* _WORK TO DO_
• a. In the fsnotify changelog, rewrite the passage starting at "21 Dec, 2012" and ending at "reproducible with tmpfs.", changing "tmpfs" to "ramfs".
• b. Translate this sentence from the fsnotify changelog into Spanish: "This also restores signal driven I/O for inotify, which has been broken since about 2.6.32."

* _EXCERPTED TEXT_
▬▬▬▬▬▬▬▬▬▬

21 Dec, 2012

1 commit

  • Pull filesystem notification updates from Eric Paris:
    "This pull mostly is about locking changes in the fsnotify system. By
    switching the group lock from a spin_lock() to a mutex() we can now
    hold the lock across things like iput(). This fixes a problem
    involving unmounting a fs and having inodes be busy, first pointed out
    by FAT, but reproducible with tmpfs.

    This also restores signal driven I/O for inotify, which has been
    broken since about 2.6.32."

    Ugh. I *hate* the timing of this. It was rebased after the merge
    window opened, and then left to sit with the pull request coming the day
    before the merge window closes. That's just crap. But apparently the
    patches themselves have been around for over a year, just gathering
    dust, so now it's suddenly critical.

    Fixed up semantic conflict in fs/notify/fdinfo.c as per Stephen
    Rothwell's fixes from -next.

    * 'for-next' of git://git.infradead.org/users/eparis/notify:
    inotify: automatically restart syscalls
    inotify: dont skip removal of watch descriptor if creation of ignored event failed
    fanotify: dont merge permission events
    fsnotify: make fasync generic for both inotify and fanotify
    fsnotify: change locking order
    fsnotify: dont put marks on temporary list when clearing marks by group
    fsnotify: introduce locked versions of fsnotify_add_mark() and fsnotify_remove_mark()
    fsnotify: pass group to fsnotify_destroy_mark()
    fsnotify: use a mutex instead of a spinlock to protect a groups mark list
    fanotify: add an extra flag to mark_remove_from_mask that indicates wheather a mark should be destroyed
    fsnotify: take groups mark_lock before mark lock
    fsnotify: use reference counting for groups
    fsnotify: introduce fsnotify_get_group()
    inotify, fanotify: replace fsnotify_put_group() with fsnotify_destroy_group()

    Linus Torvalds
     

18 Dec, 2012

3 commits

  • The kernel keeps FAN_MARK_IGNORED_SURV_MODIFY bit separately from
    fsnotify_mark::mask|ignored_mask thus put it in @mflags (mark flags)
    field so the user-space reader will be able to detect if such bit were
    used on mark creation procedure.

▬▬▬▬▬▬▬▬▬▬

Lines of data
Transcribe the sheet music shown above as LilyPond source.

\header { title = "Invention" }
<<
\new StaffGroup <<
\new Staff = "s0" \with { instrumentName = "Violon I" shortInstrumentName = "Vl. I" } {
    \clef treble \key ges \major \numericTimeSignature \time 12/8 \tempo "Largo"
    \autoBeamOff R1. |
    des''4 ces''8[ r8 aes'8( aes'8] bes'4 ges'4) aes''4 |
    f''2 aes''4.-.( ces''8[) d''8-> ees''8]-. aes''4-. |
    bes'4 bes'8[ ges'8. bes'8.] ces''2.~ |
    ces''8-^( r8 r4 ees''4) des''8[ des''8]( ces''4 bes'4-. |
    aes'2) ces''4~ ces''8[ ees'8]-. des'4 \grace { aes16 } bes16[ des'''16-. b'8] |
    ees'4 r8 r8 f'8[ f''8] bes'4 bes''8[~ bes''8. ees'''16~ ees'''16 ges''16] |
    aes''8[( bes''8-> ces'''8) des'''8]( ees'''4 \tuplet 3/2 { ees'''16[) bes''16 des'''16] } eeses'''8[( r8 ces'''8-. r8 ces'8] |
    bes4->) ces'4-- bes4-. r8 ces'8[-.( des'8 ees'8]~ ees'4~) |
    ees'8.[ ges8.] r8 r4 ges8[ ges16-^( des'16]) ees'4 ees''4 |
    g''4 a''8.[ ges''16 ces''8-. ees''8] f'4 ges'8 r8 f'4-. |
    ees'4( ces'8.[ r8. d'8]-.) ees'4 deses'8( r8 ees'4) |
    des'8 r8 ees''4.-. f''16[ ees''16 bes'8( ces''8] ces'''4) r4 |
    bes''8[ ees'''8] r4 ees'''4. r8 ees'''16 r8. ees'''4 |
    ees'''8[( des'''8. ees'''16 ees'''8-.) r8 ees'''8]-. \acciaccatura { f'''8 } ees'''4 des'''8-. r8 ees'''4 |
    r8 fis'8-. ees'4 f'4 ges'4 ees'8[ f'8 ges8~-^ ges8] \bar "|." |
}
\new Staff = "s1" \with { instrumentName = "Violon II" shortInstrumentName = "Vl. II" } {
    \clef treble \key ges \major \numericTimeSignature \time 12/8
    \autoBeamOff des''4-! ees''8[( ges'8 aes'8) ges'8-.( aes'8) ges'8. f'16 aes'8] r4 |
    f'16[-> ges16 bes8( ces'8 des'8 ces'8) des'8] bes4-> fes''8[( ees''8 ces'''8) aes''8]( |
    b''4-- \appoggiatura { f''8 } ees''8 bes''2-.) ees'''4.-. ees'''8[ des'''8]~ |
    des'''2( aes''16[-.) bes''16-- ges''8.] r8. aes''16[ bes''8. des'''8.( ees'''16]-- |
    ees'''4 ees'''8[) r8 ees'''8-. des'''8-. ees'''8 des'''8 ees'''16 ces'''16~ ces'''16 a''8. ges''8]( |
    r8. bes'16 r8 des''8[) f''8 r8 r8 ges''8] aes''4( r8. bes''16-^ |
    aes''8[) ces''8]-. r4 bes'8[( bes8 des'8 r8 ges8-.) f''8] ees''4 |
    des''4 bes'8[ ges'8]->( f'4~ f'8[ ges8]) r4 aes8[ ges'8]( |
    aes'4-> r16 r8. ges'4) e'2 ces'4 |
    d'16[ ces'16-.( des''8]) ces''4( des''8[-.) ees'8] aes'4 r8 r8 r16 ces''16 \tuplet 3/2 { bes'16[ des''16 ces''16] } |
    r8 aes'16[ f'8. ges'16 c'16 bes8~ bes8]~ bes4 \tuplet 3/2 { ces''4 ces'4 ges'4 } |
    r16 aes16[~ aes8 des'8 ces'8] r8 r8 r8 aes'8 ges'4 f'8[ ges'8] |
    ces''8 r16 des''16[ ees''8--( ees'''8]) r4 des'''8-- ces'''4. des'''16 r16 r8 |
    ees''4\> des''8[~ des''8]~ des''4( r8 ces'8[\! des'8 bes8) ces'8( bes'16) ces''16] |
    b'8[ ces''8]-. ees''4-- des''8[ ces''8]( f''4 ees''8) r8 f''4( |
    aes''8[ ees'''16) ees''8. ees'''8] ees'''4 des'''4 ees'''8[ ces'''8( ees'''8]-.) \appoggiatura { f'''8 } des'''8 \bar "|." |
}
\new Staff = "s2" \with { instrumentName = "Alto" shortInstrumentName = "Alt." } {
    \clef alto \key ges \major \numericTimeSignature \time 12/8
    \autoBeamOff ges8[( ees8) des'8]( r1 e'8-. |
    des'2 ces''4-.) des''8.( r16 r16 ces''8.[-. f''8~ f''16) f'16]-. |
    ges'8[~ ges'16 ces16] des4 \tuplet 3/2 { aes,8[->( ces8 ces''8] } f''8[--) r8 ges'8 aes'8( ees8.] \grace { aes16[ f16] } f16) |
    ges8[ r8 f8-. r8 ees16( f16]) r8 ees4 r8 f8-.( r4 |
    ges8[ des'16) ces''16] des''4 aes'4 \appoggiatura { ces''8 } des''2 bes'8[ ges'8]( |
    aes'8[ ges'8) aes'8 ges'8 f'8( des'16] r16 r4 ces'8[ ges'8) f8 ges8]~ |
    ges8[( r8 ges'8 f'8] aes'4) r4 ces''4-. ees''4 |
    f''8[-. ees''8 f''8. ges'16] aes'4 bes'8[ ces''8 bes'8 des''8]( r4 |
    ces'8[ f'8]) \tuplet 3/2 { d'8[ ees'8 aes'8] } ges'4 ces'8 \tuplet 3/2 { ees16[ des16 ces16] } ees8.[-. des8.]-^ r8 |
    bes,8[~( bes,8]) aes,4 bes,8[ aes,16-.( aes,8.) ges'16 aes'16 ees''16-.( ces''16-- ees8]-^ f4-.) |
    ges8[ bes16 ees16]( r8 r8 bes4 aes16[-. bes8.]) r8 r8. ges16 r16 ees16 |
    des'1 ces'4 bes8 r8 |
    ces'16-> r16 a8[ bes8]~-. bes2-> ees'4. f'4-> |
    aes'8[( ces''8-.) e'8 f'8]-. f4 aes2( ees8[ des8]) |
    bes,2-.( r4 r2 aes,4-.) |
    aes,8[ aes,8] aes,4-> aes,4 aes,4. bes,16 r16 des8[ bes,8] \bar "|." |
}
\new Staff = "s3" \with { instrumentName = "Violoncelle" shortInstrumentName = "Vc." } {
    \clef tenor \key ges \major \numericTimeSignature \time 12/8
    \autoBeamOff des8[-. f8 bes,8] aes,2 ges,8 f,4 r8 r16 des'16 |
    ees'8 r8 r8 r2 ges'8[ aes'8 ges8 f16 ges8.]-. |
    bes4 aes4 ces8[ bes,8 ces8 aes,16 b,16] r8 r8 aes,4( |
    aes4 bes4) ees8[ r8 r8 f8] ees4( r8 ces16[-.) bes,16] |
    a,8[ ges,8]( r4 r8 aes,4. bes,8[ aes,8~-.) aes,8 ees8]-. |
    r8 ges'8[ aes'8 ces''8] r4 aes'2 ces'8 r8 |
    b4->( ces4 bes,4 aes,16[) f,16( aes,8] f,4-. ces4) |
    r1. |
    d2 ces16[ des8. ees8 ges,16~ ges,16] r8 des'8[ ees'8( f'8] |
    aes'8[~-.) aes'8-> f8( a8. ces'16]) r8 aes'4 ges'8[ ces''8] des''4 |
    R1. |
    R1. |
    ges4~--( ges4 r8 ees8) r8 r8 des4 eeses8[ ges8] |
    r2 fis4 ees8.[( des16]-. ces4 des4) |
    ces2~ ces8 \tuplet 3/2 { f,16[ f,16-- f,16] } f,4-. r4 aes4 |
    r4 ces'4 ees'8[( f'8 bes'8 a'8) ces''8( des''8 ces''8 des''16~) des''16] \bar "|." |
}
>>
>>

▬▬▬▬▬▬▬▬▬▬

* _ANSWER LIST_
• a.
21 Dec, 2012

1 commit

  • Pull filesystem notification updates from Eric Paris:
    "This pull mostly is about locking changes in the fsnotify system. By
    switching the group lock from a spin_lock() to a mutex() we can now
    hold the lock across things like iput(). This fixes a problem
    involving unmounting a fs and having inodes be busy, first pointed out
    by FAT, but reproducible with ramfs.

• b. Esto también restaura la E/S controlada por señales para inotify, que ha estado rota desde aproximadamente la 2.6.32.